- PAGE EXTRACT
▼

Cherríe Moraga is playwright, poet, and essayist whose plays and publications have received national recognition, including: a TCG Theatre Artist Residency Grant, the NEA’s Theatre Playwrights’ Fellowship, two Fund for New American Plays awards, the Pen West Award, a Drama-logue and Critic Circles Award, two Gerbode-Hewlett Playwrights Collaboration Awards, and several Creative Work Fund and MAP Fund Grants. In 2007, she was awarded the United States Artist Rockefeller Fellowship for Literature (Drama) and is a recipient of The American Studies Association Lifetime Achievement Award. In 2013, she received the “Pioneer” Award from the Lambda Literary Foundation.

Moraga is the co-editor of This Bridge Called My Back: Writings by Radical Women of Color, which won the Before Columbus American Book Award in 1986. She is the author of several titles, including Waiting in the Wings – Portrait of a Queer Motherhood (Firebrand, 1997). In 2011, Duke University Press published her most recent essay collection, A Xicana Codex of Changing Consciousness: Writings 2000-2010. Her three volumes of drama are published through West End Press of Albuquerque, New Mexico. They include: Heroes and Saints and Other Plays; Watsonville/Circle in the Dirt; and, The Hungry Woman.

A Bay Area playwright, Moraga plays have been developed and presented in San Francisco and throughout the Southwest, as well as in Los Angeles, Chicago, Seattle and New York. In 1995, “Heart of the Earth,” Moraga’s adaptation of the Maya Popol Vuh, premiered at the Public Theatre. Her most recent play, NEW FIRE—To Put Things Right Again (with visual artist, Celia Herrera Rodríguez), had its world premiere at Brava Theater Center in January 2012, where over 3,000 people witnessed the work in its 10-day run.

For over 15 years, Moraga has served as Artist in Residence in Theater and Performance Studies at Stanford University, with a joint appointment in Comparative Studies in Race & Ethnicity. She is a founding member of La Red Xicana Indígena, a network of Xicanas working in education, the arts, and international organizing.

▲

- DATA
▼

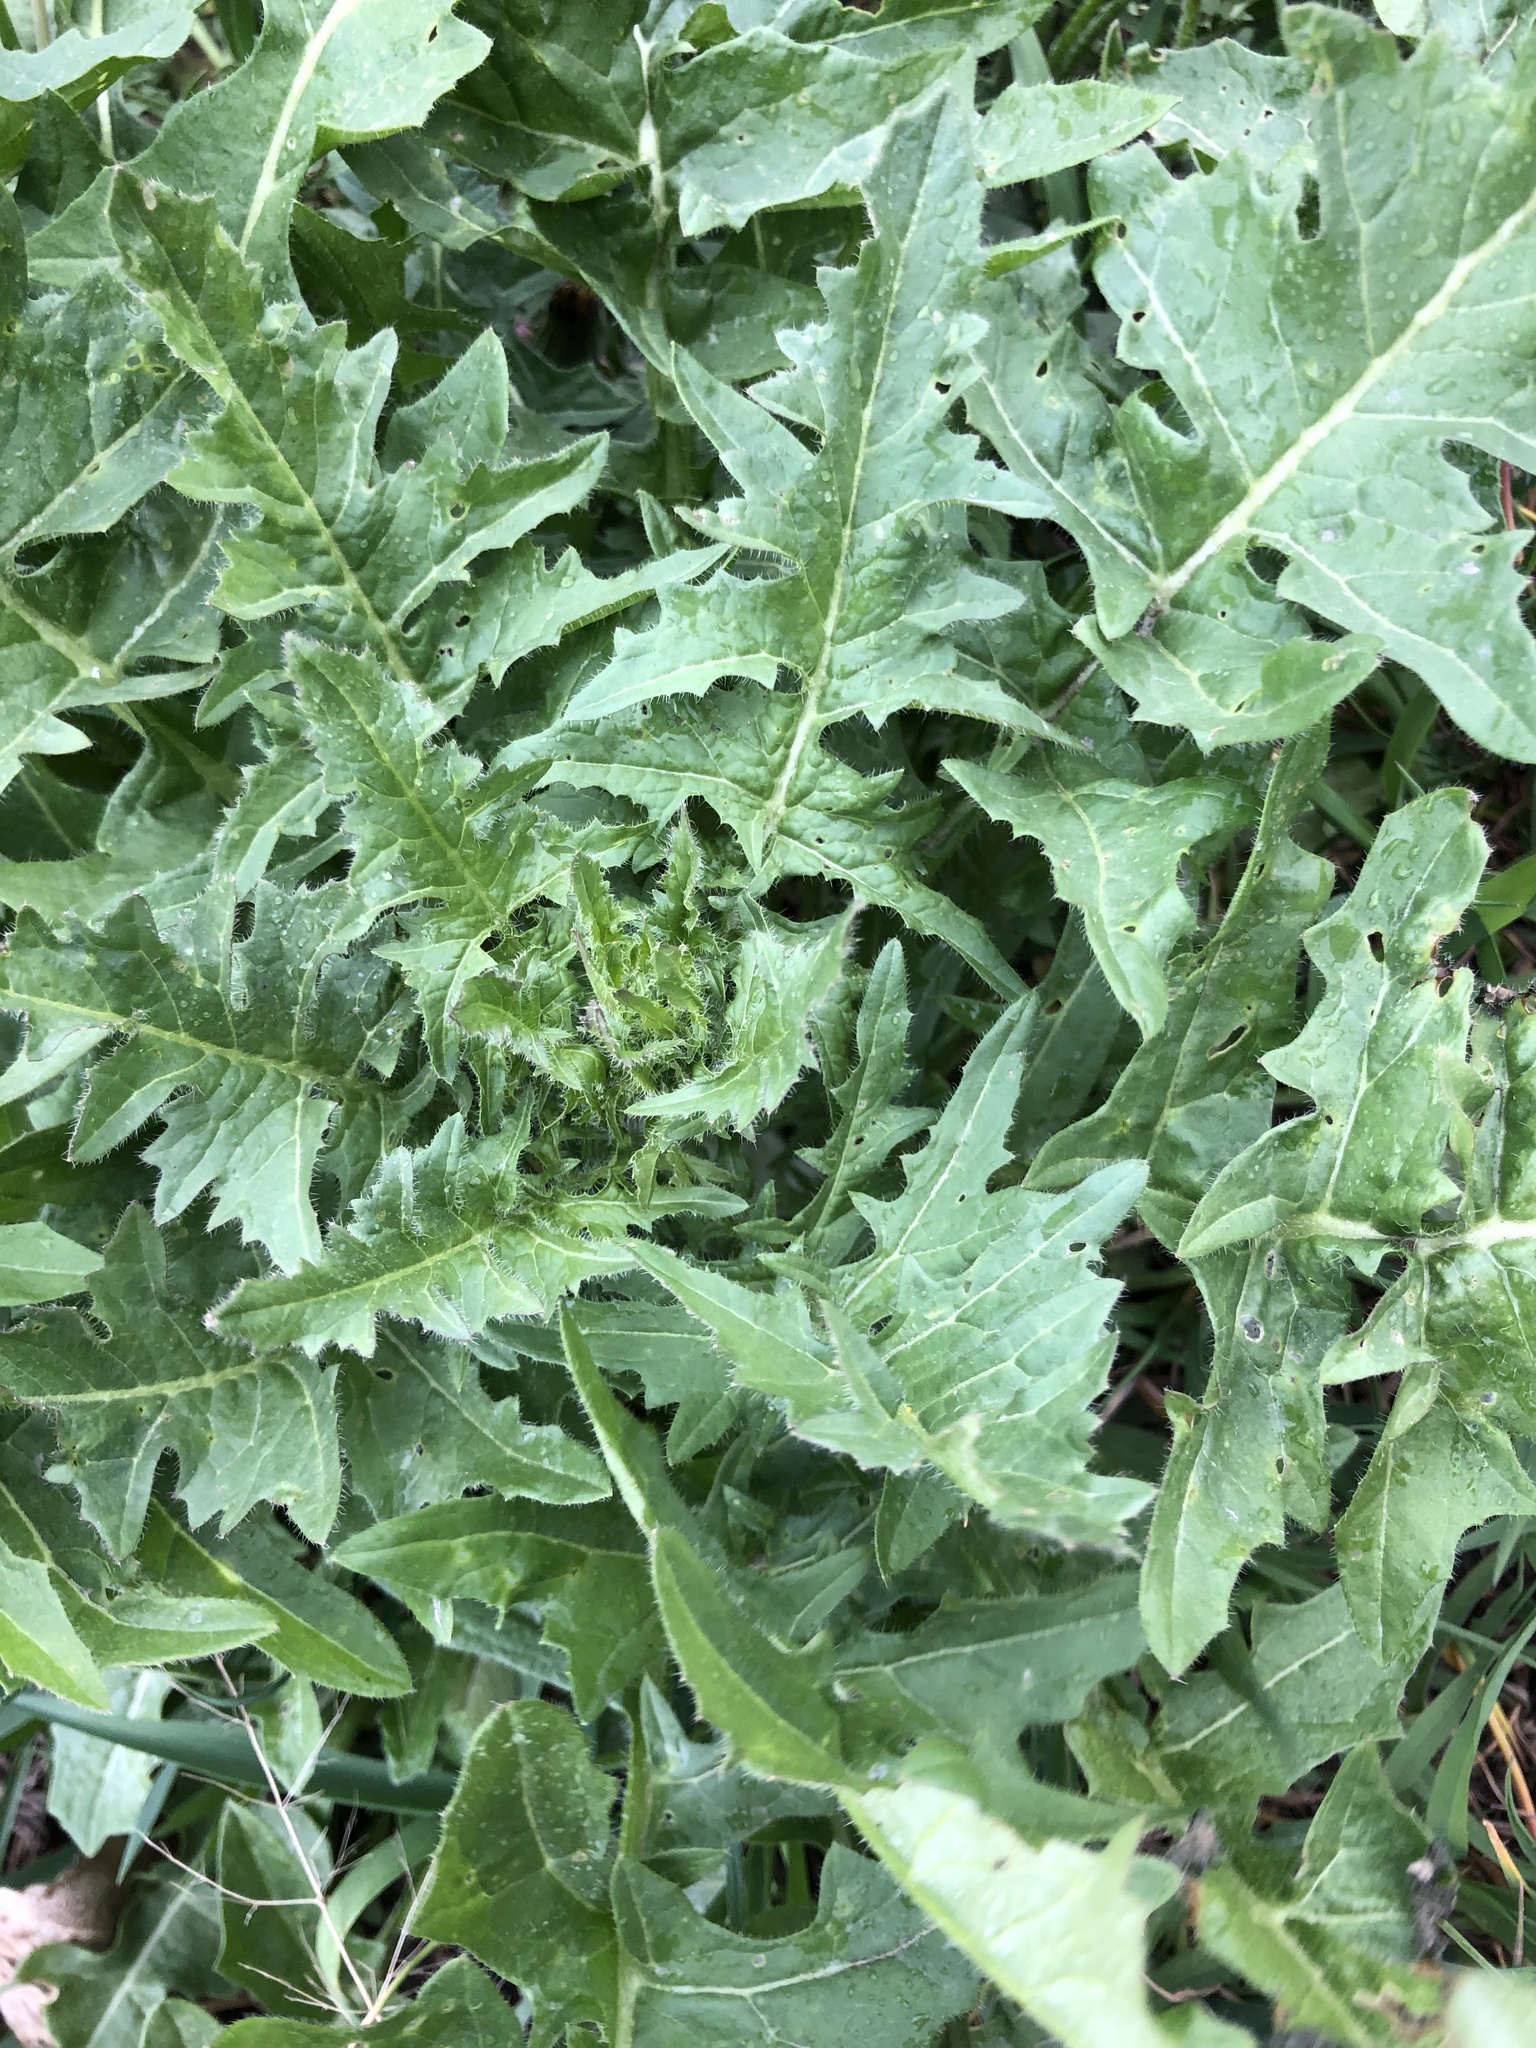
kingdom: Plantae
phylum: Tracheophyta
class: Magnoliopsida
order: Brassicales
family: Brassicaceae
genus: Sisymbrium
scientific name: Sisymbrium loeselii
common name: False london-rocket
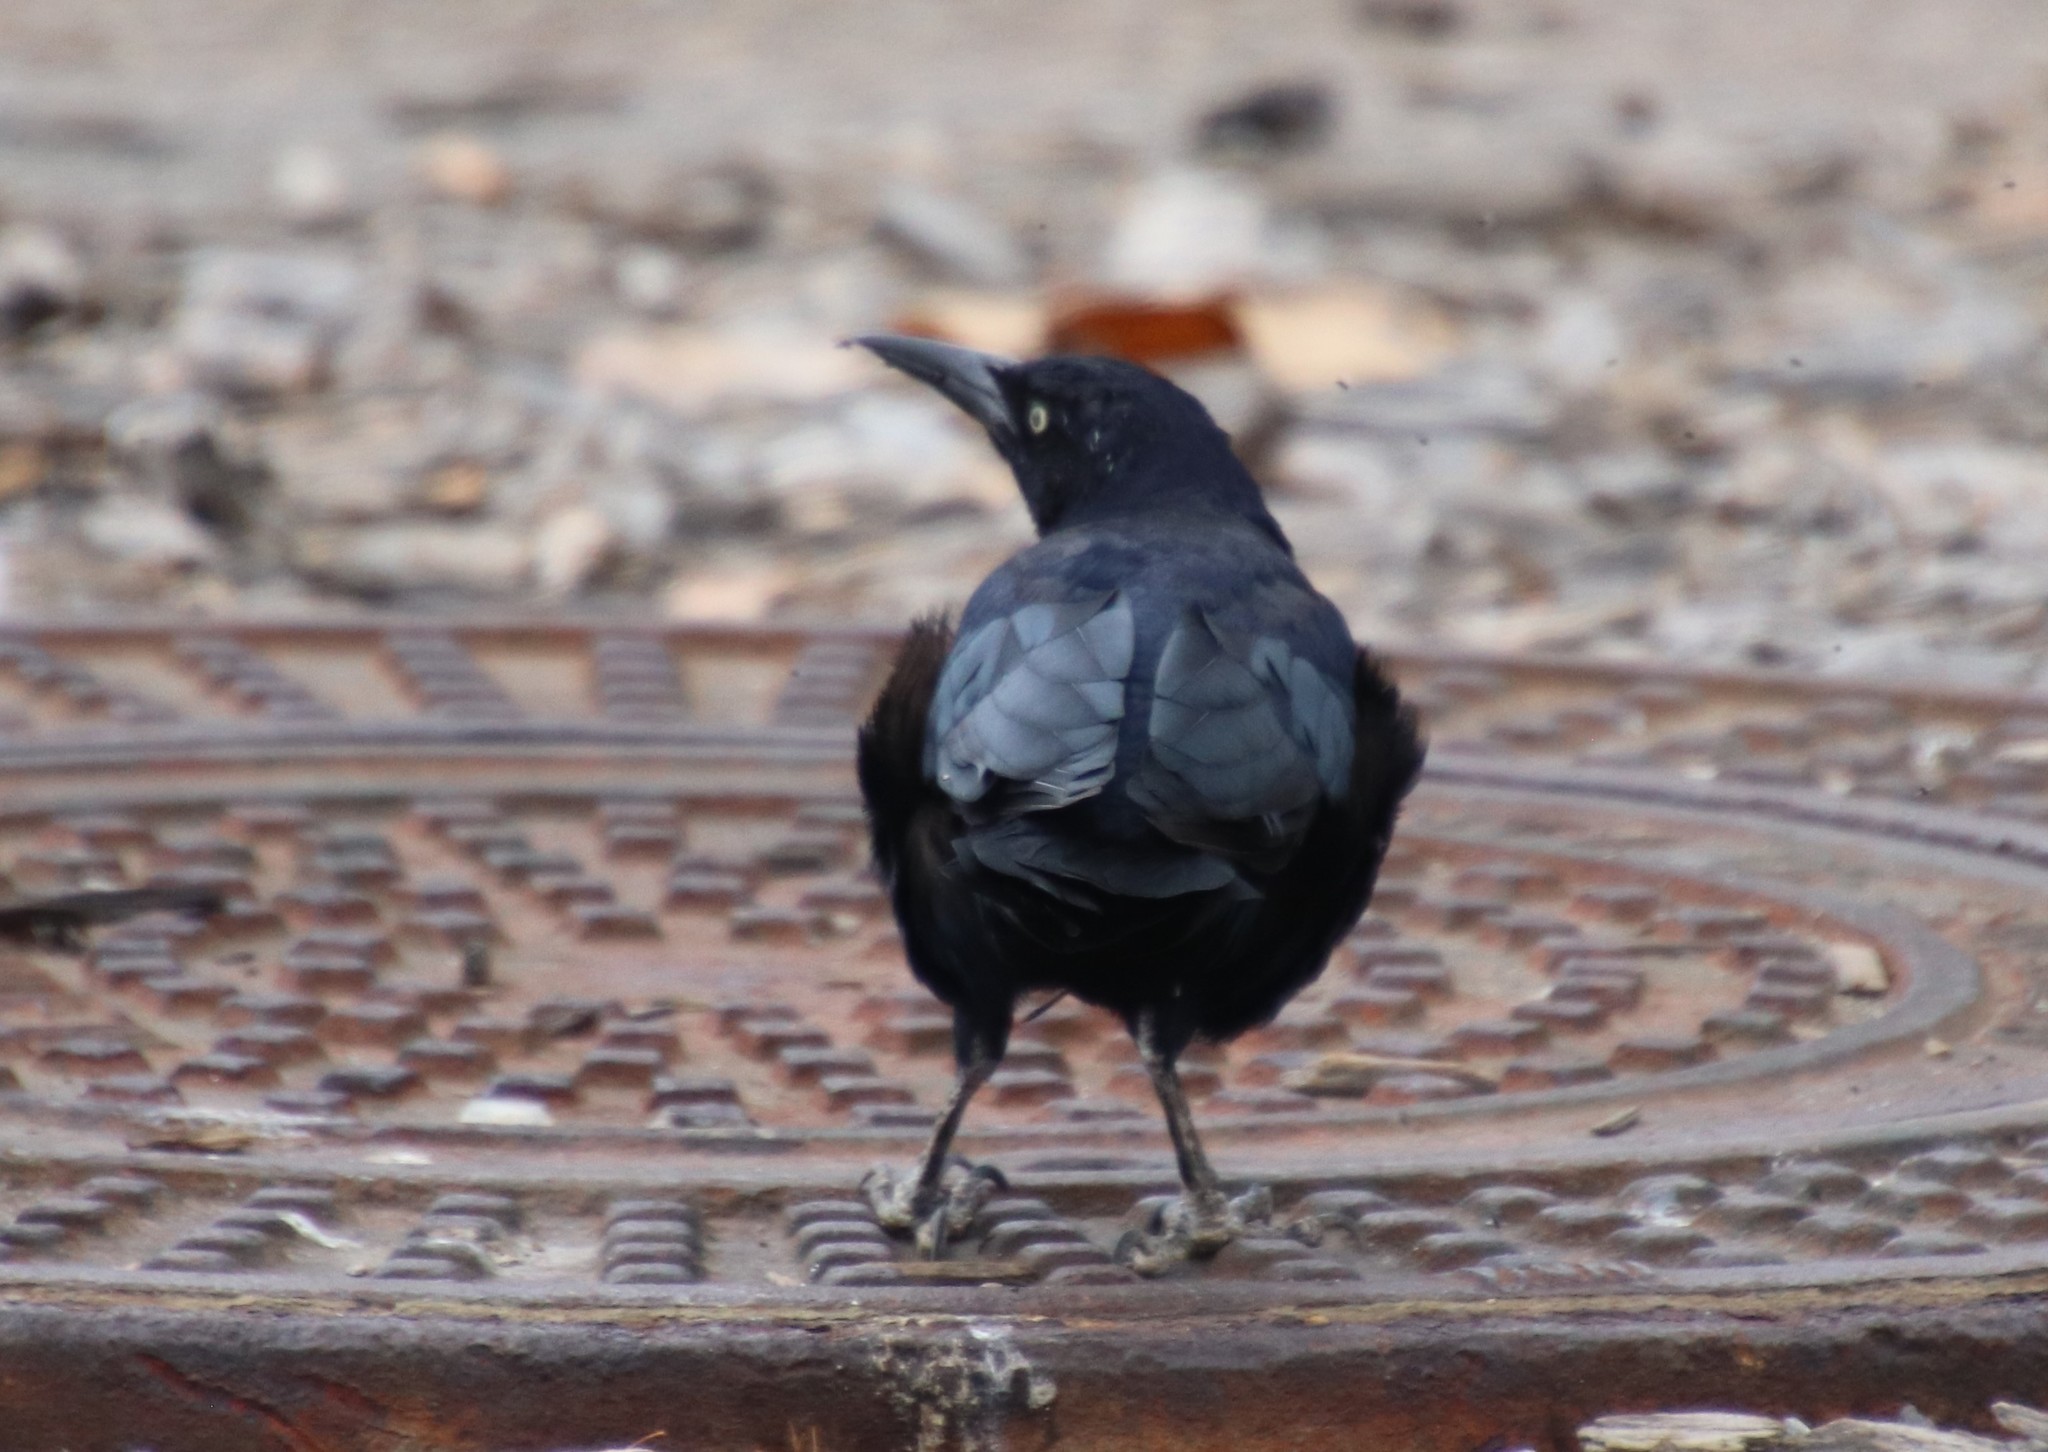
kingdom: Animalia
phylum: Chordata
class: Aves
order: Passeriformes
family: Icteridae
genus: Quiscalus
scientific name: Quiscalus mexicanus
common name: Great-tailed grackle
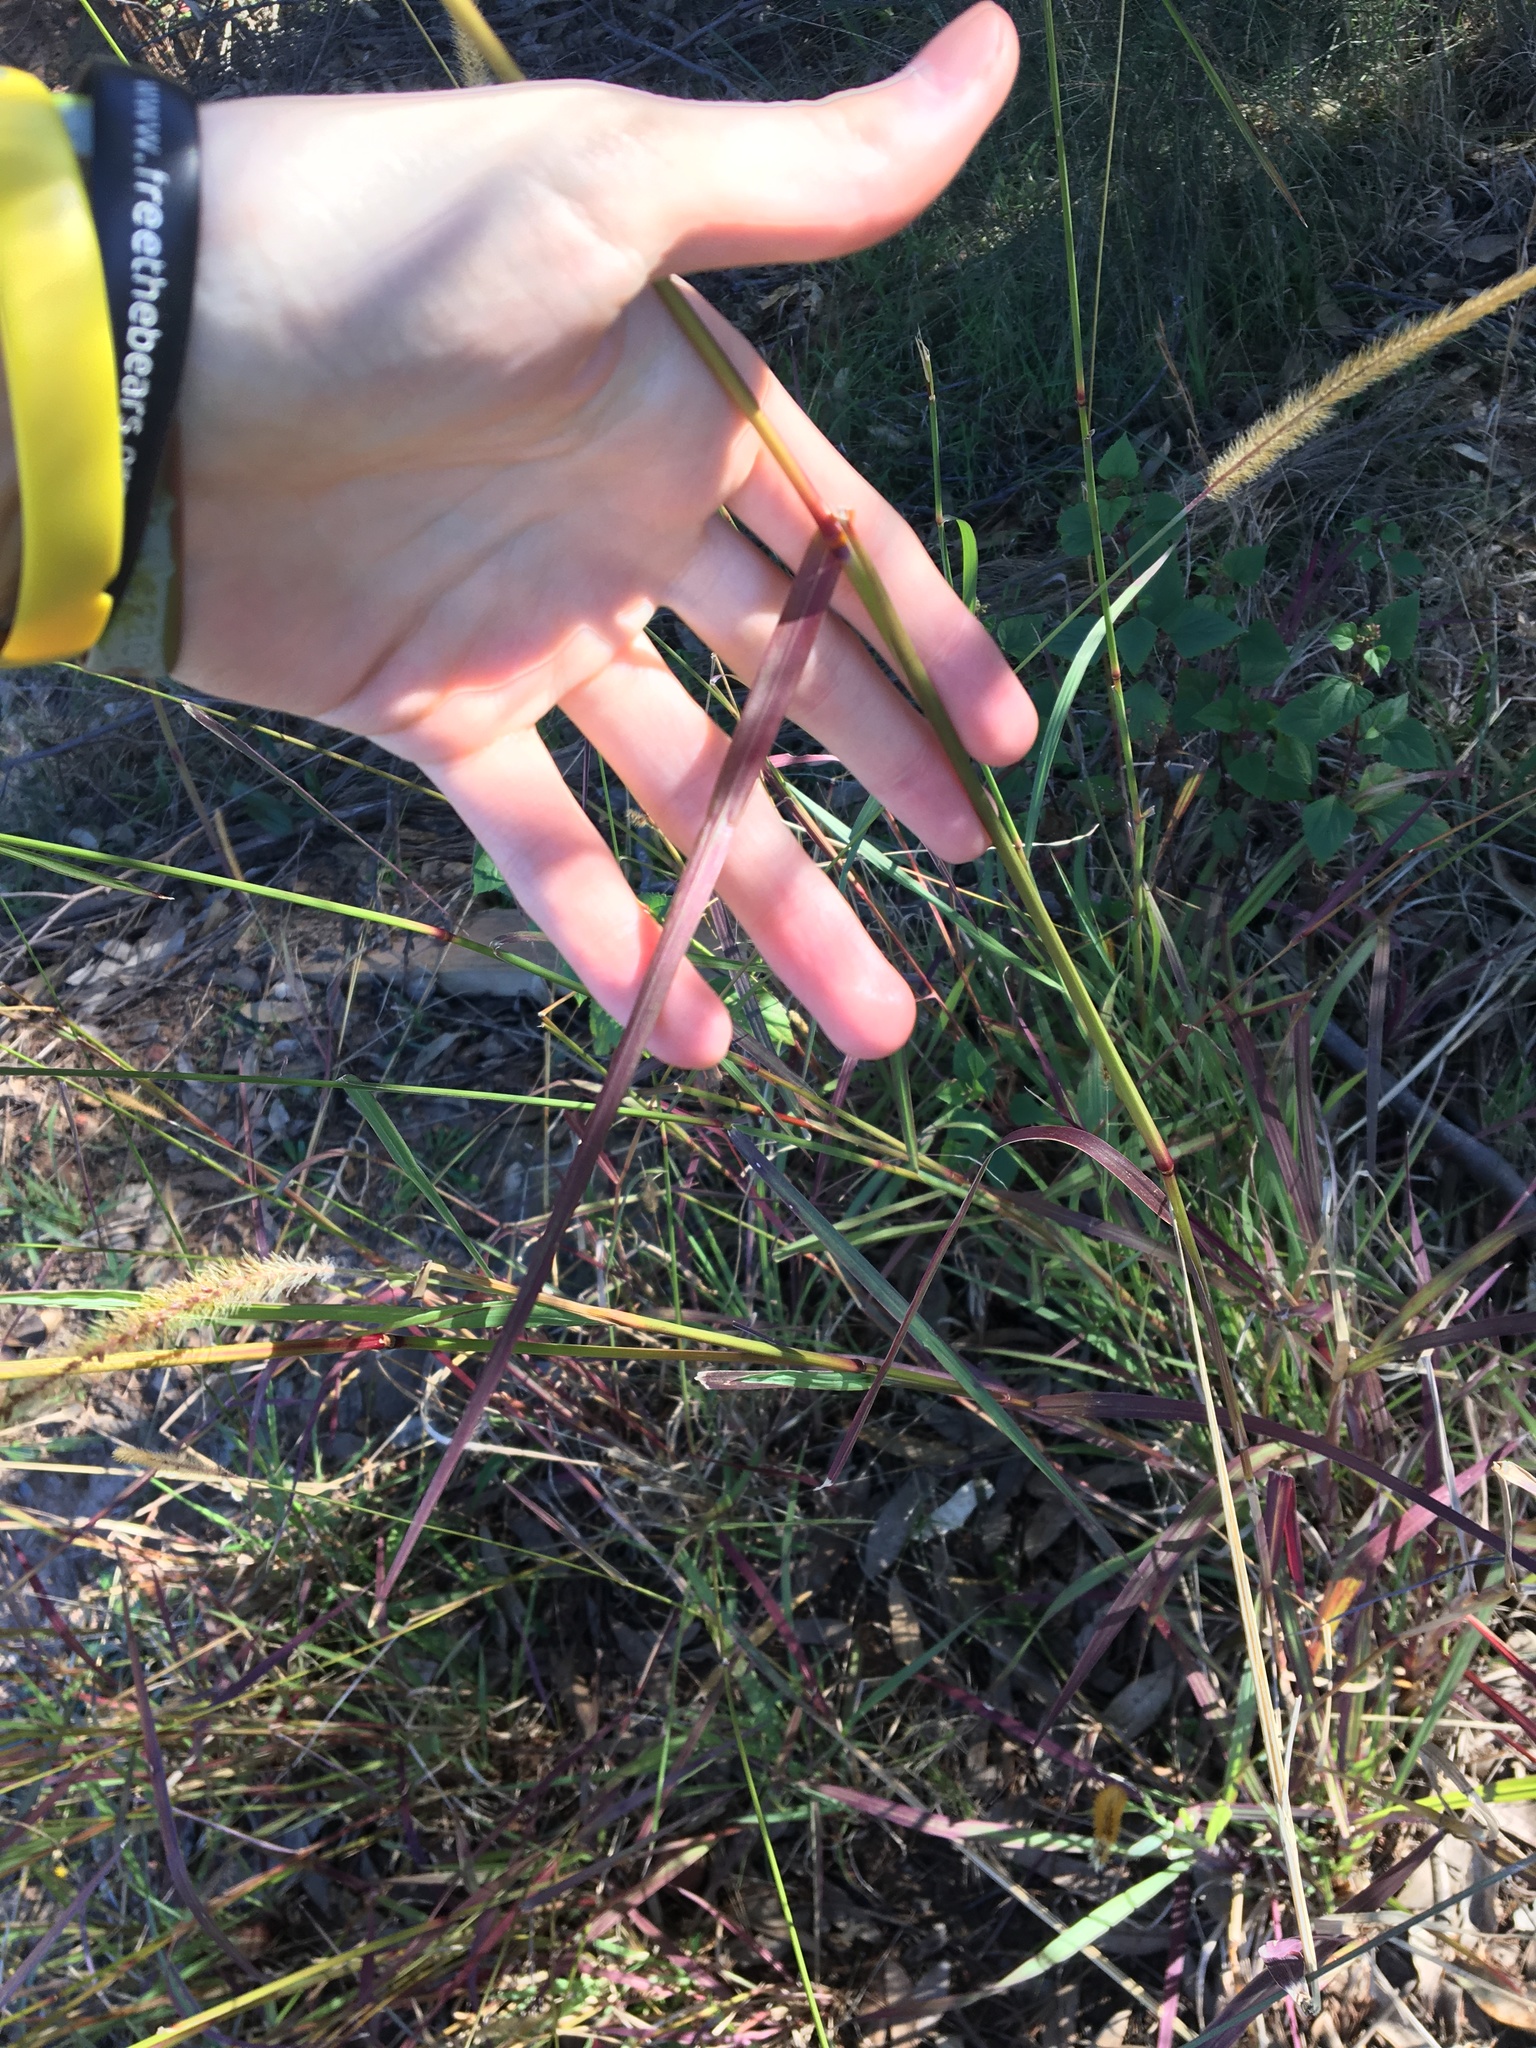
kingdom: Plantae
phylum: Tracheophyta
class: Liliopsida
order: Poales
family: Poaceae
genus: Setaria
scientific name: Setaria sphacelata
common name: African bristlegrass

▲

- REQUIRED ACTIONS
**a.** Reproduce the biography of Cherríe Moraga word for word, in full.
**b.** Please format the lines of the records from the line holding "order: Brassicales" through the end of the records, inclusive, as a Markdown table with columns Row and Entry, skipping blank lines and leaving out the pictures.

- ANSWERS BELOW
**a.**
Cherríe Moraga is playwright, poet, and essayist whose plays and publications have received national recognition, including: a TCG Theatre Artist Residency Grant, the NEA’s Theatre Playwrights’ Fellowship, two Fund for New American Plays awards, the Pen West Award, a Drama-logue and Critic Circles Award, two Gerbode-Hewlett Playwrights Collaboration Awards, and several Creative Work Fund and MAP Fund Grants. In 2007, she was awarded the United States Artist Rockefeller Fellowship for Literature (Drama) and is a recipient of The American Studies Association Lifetime Achievement Award. In 2013, she received the “Pioneer” Award from the Lambda Literary Foundation.

Moraga is the co-editor of This Bridge Called My Back: Writings by Radical Women of Color, which won the Before Columbus American Book Award in 1986. She is the author of several titles, including Waiting in the Wings – Portrait of a Queer Motherhood (Firebrand, 1997). In 2011, Duke University Press published her most recent essay collection, A Xicana Codex of Changing Consciousness: Writings 2000-2010. Her three volumes of drama are published through West End Press of Albuquerque, New Mexico. They include: Heroes and Saints and Other Plays; Watsonville/Circle in the Dirt; and, The Hungry Woman.

A Bay Area playwright, Moraga plays have been developed and presented in San Francisco and throughout the Southwest, as well as in Los Angeles, Chicago, Seattle and New York. In 1995, “Heart of the Earth,” Moraga’s adaptation of the Maya Popol Vuh, premiered at the Public Theatre. Her most recent play, NEW FIRE—To Put Things Right Again (with visual artist, Celia Herrera Rodríguez), had its world premiere at Brava Theater Center in January 2012, where over 3,000 people witnessed the work in its 10-day run.

For over 15 years, Moraga has served as Artist in Residence in Theater and Performance Studies at Stanford University, with a joint appointment in Comparative Studies in Race & Ethnicity. She is a founding member of La Red Xicana Indígena, a network of Xicanas working in education, the arts, and international organizing.

**b.**
| Row | Entry |
|---|---|
| 1 | order: Brassicales |
| 2 | family: Brassicaceae |
| 3 | genus: Sisymbrium |
| 4 | scientific name: Sisymbrium loeselii |
| 5 | common name: False london-rocket |
| 6 | kingdom: Animalia |
| 7 | phylum: Chordata |
| 8 | class: Aves |
| 9 | order: Passeriformes |
| 10 | family: Icteridae |
| 11 | genus: Quiscalus |
| 12 | scientific name: Quiscalus mexicanus |
| 13 | common name: Great-tailed grackle |
| 14 | kingdom: Plantae |
| 15 | phylum: Tracheophyta |
| 16 | class: Liliopsida |
| 17 | order: Poales |
| 18 | family: Poaceae |
| 19 | genus: Setaria |
| 20 | scientific name: Setaria sphacelata |
| 21 | common name: African bristlegrass |